One is passive reef restoration, where it solely relies on the ability of the corals to grow and proliferate. On the other hand, active reef restoration is the direct action done to aid the healing of the reefs, such as “modifying the reef with natural or artificial structures.”

Licuanan recommends to only do active restoration when there is no option left.

“The reef will take care of itself,” he told the BusinessMirror. “The default in ecosystem restoration is to remove the stressors and only implement active restoration with [human] intervention as the last resort.”

Coral project

The ShORe Center has other projects. Through a recently acquired two-year, P13-million grant from the Discovery-Applied Research and Extension for Trans/Inter-disciplinary Opportunities Research Grant of the Commission on Higher Education, it aims to perform more citizen-science service to the youth.

Its project, Collaboration On Resource Management Among Academe and Local Communities (Coral), is about developing tools so that people can better monitor reefs through the help of youth education and local community.

Through this, the center invited Ramon Magsaysay Awardee Christopher Bernido and his wife, Ma. Victoria, to the project.

“We want [to learn] the innovative techniques of the Bernidos in teaching science to the kids so we can use these [techniques] to enhance the training of our coastal scouts,” Licuanan said.

The DLSU have grade-school and high-school coastal scouts who are trained in marine science at their marine station in Batangas.

The Coral research is expected to come up with 3D images of the reefs and fishes.

Social responsibility

After diving, deploying long measuring tapes, taking pictures of the reefs and a million photos for evaluation and mapping, Licuanan believes that there is still a lot more to work on but not just for the research, but extending the work to the community further.

At DLSU, Licuanan plans to educate students about coral reefs by installing a huge aquarium inside the campus that showcases live corals so they would know how corals look like.

Republic Act 10654, Section 96 on the Ban on Coral Exploitation and Exportation states: “It shall be unlawful for any person or corporation to gather, possess, commercially transport, sell or export ordinary, semi-precious and precious corals, whether raw or in processed form, except for scientific or research purposes.”

Licuanan said this means the plan of having an aquarium can materialize soon in the university. He added that putting up an aquarium with live corals in the university is part of their mandate to be stewards of God’s creation. “How can you be stewards if you don’t know what corals look like when they’re alive?”

At the same time, Licuanan urged the government to strengthen its capability to provide technical support to the local governments. As an example, he cited that under the Fisheries Code, 15 percent of the municipal waters should be declared as protected areas.

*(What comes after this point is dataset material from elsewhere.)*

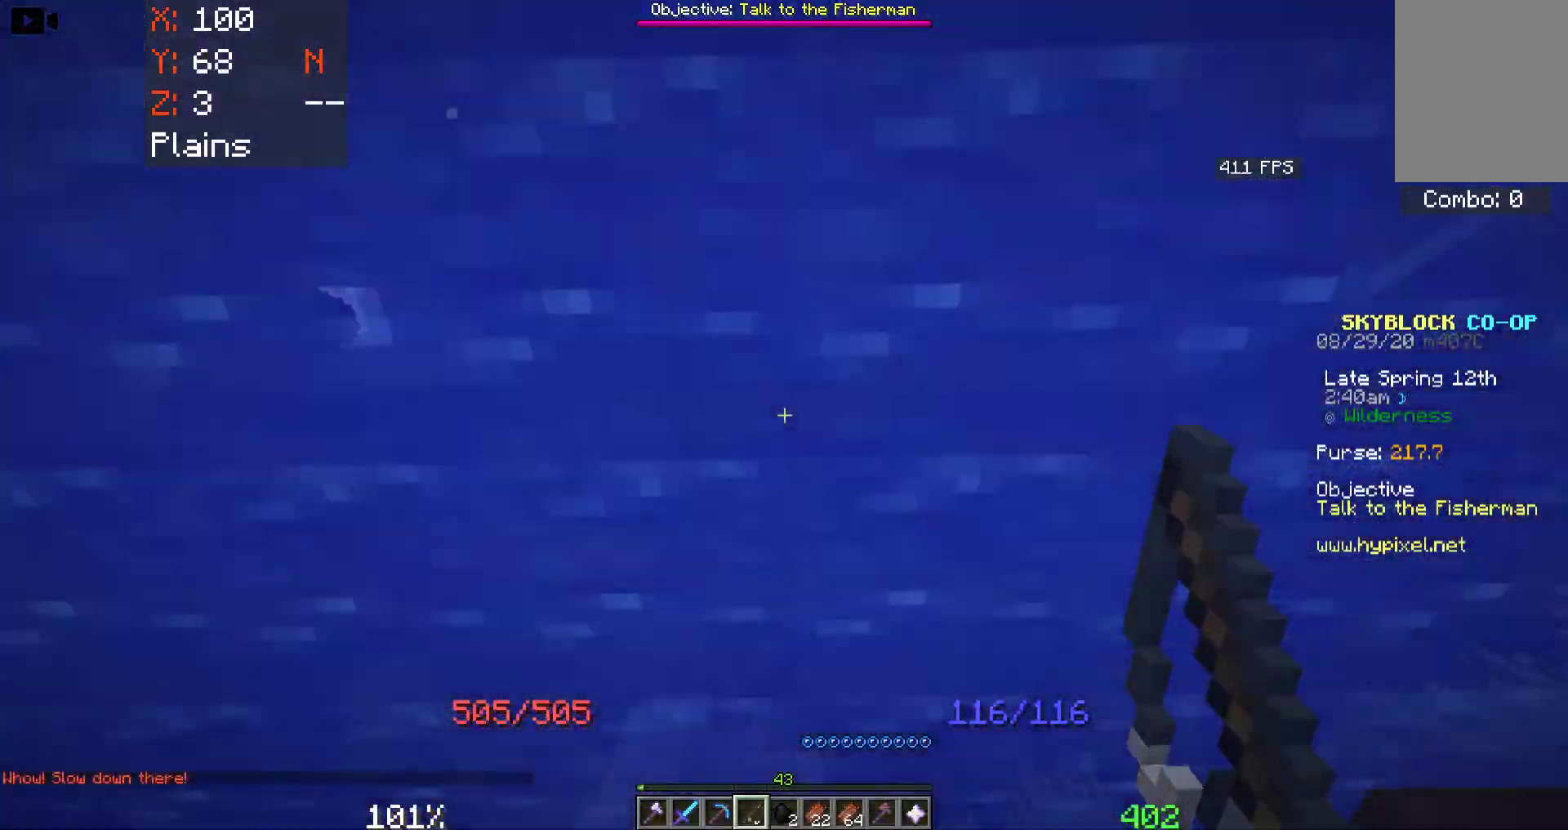
{"keys": ["d", "space", "w"], "mouse": ["right"], "events": [[166, "mouse_right", "up"], [400, "d", "down"], [416, "mouse_right", "down"]]}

Fisheries is under the municipal agricultural office but, “there is nobody there with training specifically for coral reefs,” he lamented.

The Denr was not spared. He said the agency is mostly made up of foresters and very few marine scientists. He thinks there must be a way to change the situation.

Moreover, the local government should also work together to enhance management. “There are issues on local management of reefs but there are potentials,” he added.

Such potentials can only be realized with education, he said. Hence, the center also partnered with freedivers and community members.

The center developed a monopod for the divers to take pictures they could show to the local residents in the barangay hall where the ShORe Center can train the rest of the community to recognize and count corals.

“Tools development focusing on local communities with the argument that if you allow the community to see for themselves the state of the reef and what human activities are doing, it will be the basis for better compliance,” Licuanan explained. “Definitely [there is a need for] greater awareness and hopefully that would count into management of coral reefs at the LGU level.”

The hope is to have more informed citizens in all coastal communities who will eventually, protect the rich marine ecosystem the Philippines have.